Amidst this chaos, leaders must rethink their strategies and reshape their approaches to not only survive but thrive in this new reality. Certainly, agile thinking, innovative solutions, and a willingness to embrace change will be useful. However, it's easy to fall into the trap of chasing competitors or overextending into unfamiliar territory. This is why it's crucial to revisit your core strengths, foster creativity with that core, and surround yourself with diverse perspectives. Here are four key principles every media leader should consider while charting a course through this challenging yet still opportunity-filled landscape.


1.       It doesn’t matter what you are not doing

As Media organizations we sometimes suffer from a case of FOMO. We often spend an inordinate amount of time analyzing our competition and their product sets, leading to a knee-jerk reaction to jump into their business rather than focusing on enhancing our existing offerings.  From there we develop a huge case of FOMO.  That naturally leads us to try and get into “their business” rather than concentrating on enhancing our existing offerings.  But, there’s a reason that Starbucks does not sell hot dogs and hamburgers: successful businesses know their strengths and mine gold from their own gold mine.  It’s better to dominate your existing product categories than to waste resources trying to become an “also-ran” in a segment already mastered by others.  

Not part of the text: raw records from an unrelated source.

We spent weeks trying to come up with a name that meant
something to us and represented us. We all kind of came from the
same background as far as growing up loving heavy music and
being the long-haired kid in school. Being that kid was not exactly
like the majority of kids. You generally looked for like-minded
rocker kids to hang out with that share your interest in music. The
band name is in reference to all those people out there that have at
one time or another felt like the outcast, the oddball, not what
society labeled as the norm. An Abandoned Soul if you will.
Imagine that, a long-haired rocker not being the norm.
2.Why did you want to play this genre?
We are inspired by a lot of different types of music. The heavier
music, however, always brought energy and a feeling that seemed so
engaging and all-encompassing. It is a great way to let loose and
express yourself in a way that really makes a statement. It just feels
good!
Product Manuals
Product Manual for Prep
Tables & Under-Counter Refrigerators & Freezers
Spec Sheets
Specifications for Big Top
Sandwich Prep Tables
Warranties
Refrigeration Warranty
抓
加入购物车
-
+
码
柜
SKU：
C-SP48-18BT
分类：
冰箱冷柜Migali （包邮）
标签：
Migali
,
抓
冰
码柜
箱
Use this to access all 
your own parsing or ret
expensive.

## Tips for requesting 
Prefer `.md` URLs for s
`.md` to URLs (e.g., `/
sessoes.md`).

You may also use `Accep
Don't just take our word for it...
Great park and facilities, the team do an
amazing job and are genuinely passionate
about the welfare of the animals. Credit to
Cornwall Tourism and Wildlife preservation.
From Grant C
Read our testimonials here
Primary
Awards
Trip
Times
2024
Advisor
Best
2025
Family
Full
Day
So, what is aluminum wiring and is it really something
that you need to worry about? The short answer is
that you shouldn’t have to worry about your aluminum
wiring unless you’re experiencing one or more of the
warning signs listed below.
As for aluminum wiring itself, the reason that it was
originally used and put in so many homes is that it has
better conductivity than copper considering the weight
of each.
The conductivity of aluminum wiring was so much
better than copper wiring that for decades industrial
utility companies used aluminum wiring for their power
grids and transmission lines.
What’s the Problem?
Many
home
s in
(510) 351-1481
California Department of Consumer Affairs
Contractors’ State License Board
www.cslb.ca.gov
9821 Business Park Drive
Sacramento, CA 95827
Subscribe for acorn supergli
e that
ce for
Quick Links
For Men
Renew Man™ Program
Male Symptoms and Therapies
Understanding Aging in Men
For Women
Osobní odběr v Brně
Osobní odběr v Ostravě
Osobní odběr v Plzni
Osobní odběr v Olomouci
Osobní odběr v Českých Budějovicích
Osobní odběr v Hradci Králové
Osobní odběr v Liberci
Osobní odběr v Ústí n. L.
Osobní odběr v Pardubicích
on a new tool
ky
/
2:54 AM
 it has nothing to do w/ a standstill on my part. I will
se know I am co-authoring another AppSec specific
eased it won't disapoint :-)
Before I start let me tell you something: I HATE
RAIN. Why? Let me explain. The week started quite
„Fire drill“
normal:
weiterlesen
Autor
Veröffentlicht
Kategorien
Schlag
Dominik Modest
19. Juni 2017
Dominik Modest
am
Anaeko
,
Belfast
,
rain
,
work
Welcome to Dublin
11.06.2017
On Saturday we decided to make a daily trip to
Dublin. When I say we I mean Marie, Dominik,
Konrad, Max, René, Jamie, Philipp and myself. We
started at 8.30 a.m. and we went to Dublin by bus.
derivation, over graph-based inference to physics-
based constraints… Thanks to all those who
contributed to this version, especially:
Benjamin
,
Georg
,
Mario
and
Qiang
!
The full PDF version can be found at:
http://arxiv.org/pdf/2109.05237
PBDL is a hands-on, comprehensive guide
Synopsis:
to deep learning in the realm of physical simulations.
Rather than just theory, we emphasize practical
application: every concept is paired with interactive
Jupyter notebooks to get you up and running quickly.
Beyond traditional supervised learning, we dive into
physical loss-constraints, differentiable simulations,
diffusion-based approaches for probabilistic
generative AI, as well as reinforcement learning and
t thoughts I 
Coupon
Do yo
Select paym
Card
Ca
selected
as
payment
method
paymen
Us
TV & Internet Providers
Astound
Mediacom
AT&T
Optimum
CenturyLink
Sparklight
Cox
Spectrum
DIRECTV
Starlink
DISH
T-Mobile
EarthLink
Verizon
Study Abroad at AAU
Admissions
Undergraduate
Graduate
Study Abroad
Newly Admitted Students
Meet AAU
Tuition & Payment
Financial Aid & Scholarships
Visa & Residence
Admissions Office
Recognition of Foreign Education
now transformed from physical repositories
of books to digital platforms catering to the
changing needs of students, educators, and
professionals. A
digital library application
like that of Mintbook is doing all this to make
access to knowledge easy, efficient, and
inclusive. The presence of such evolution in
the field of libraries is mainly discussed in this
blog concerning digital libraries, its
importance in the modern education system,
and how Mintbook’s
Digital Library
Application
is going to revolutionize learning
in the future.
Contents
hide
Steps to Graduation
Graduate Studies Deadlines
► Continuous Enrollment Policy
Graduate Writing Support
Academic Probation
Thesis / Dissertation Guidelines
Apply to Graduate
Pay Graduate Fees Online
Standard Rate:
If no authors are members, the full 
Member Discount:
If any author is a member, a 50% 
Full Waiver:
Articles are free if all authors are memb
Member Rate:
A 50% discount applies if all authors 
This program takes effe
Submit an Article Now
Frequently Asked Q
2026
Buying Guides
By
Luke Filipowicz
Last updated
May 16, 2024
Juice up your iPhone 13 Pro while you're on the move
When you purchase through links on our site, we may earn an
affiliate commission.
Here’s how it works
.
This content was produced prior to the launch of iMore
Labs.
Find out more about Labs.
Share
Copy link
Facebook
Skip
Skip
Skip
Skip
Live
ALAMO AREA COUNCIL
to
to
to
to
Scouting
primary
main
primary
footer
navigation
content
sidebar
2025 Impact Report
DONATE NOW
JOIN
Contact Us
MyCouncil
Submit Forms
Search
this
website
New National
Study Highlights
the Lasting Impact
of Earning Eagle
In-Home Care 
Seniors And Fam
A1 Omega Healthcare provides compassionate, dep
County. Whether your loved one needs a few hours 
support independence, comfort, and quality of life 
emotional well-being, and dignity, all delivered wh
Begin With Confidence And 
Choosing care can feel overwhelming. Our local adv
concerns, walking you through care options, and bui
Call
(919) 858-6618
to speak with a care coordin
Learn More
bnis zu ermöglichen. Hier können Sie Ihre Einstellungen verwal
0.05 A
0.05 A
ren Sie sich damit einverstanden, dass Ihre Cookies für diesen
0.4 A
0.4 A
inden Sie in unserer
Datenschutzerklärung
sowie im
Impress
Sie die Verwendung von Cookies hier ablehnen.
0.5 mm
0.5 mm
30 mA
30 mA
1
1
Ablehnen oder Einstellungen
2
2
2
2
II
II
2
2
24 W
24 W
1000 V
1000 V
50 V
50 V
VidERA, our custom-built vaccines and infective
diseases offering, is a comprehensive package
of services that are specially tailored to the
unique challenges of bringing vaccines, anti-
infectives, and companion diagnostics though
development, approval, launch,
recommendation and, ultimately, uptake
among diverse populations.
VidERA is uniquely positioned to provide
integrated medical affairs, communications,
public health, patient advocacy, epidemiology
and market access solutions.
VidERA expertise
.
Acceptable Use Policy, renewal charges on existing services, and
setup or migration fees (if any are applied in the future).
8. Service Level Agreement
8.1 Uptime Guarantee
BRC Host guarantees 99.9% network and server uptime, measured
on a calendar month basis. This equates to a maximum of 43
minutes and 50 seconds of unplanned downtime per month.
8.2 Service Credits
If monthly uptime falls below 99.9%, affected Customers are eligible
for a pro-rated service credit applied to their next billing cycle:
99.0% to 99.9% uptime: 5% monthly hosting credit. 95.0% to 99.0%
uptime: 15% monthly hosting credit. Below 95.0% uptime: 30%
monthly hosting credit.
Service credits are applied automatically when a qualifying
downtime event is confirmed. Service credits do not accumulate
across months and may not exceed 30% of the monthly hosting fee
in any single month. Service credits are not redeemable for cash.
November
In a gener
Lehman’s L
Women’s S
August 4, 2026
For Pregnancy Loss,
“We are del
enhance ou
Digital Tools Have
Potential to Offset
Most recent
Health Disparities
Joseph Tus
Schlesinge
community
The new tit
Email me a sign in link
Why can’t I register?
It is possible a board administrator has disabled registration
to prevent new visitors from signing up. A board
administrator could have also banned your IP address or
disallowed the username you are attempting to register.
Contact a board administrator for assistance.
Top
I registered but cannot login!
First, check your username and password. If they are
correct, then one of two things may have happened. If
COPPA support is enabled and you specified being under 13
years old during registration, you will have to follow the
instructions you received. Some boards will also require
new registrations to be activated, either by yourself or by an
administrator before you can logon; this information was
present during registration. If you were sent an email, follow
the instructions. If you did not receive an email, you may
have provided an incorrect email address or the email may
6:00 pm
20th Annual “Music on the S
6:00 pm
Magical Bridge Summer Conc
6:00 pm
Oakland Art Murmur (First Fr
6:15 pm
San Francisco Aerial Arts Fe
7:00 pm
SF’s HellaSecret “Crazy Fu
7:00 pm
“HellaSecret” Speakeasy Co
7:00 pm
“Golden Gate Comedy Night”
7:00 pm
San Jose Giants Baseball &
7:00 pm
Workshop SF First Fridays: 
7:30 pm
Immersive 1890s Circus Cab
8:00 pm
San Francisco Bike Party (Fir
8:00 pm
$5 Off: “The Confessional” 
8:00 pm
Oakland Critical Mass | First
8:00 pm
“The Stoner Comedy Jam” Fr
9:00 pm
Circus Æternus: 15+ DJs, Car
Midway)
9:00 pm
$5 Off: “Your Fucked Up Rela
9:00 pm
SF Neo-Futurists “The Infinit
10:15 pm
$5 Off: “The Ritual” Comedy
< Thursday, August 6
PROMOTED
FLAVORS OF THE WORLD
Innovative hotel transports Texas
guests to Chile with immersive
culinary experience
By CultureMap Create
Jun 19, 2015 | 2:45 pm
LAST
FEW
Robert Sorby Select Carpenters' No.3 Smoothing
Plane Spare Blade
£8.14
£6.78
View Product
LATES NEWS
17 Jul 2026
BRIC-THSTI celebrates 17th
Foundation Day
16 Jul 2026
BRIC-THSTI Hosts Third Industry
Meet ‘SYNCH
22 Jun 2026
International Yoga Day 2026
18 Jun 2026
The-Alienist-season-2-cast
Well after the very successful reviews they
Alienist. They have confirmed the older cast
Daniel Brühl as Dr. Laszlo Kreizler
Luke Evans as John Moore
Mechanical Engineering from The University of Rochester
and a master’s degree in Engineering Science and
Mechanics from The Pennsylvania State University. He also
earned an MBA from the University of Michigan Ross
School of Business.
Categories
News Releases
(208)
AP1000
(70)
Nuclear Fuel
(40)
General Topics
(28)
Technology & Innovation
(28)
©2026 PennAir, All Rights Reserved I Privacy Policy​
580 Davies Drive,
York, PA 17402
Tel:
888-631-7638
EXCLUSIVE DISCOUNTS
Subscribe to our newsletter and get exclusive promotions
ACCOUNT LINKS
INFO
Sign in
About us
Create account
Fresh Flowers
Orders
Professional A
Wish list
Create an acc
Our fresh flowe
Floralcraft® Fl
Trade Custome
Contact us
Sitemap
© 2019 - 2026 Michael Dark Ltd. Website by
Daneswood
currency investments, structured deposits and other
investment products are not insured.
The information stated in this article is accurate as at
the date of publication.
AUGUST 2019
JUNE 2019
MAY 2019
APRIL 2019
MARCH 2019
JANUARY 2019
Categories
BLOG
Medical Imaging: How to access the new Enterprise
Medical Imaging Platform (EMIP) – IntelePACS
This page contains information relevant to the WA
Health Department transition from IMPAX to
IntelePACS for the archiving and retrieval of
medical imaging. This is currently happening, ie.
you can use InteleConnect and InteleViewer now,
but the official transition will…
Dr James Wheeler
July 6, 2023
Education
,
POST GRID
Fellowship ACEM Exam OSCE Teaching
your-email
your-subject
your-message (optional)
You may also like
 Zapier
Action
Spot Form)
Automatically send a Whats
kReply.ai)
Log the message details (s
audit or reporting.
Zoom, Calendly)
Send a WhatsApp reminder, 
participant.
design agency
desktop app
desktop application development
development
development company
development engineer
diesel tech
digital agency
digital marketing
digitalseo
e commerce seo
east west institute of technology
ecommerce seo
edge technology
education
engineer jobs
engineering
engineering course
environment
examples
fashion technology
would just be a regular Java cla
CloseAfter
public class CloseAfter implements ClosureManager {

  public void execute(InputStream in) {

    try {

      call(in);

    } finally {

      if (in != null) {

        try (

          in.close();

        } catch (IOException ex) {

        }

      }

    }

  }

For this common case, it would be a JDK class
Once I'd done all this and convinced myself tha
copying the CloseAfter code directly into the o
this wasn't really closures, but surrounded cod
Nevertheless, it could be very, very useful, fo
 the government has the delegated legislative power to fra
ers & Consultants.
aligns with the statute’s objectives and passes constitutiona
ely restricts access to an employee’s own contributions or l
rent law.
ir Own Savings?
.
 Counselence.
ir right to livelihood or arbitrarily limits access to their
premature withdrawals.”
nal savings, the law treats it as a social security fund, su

2.       Double down on your current products and imagine them in new ways

By concentrating on your core competencies, you stand a better chance of creating an unduplicated, unique service that others can never match.   If you can’t come up with new packaging, pricing, uses and measurements for your current media products, it could signal a lack of creativity within the team.  Look at what Arm and Hammer did with baking soda: it's no longer just a baking ingredient; it’s a multi-purpose product that can freshen garbage disposals, alleviate itchy feet, and even brush teeth. Think creatively about how to repurpose your offerings.

 

3.       If it’s not broke…break it!

We have all heard that saying… but the reality is that the media landscape is already broken – and constantly breaking more.  Failure to recognize the rapidly changing nature of the Media space means you will be equipped for a world that no longer exists – and ill-equipped for the new reality.  Our job as leaders is to look beyond the monthly budget cycle and stop worrying about obsessing over quarterly revenue.  The changes needed to create sustainability, longevity and continuity often require months to plan and years to implement and perfect.  This means most of us are overdue for a new prescription from our doctor.  If you have not started adapting for this change, you are already behind the curve. 


4.       Surround yourself with creative, fearless, diverse storytellers

Let’s face it, most of us like to hire people similar to ourselves.  However, when you have 5 or 6 leaders in constant, violent agreement, then 4 or 5 of you are not needed.  You owe it to your organization to create a 360 view of the opportunities as well as the threats.  Exhaust every chance to squeeze every bit of value and extend the media product life cycle.  This requires thought leadership and a willingness to entertain contrary points of view.   Our mission is not to protect the status quo but to propel the business forward in a changing marketplace.   By the way, don’t be afraid to augment your team with outside opinions from consultative help and get a fresh perspective on things.   Their experience with other organizations can provide valuable insights and help put you on a faster track to continued success. 


In summary, media leaders should focus on their strengths, innovate within their core competencies, adapt to changing landscapes, and build diverse teams to navigate the complex media world effectively. Propelling the business forward requires a bold vision, creative thinking, and the willingness to break what's already broken.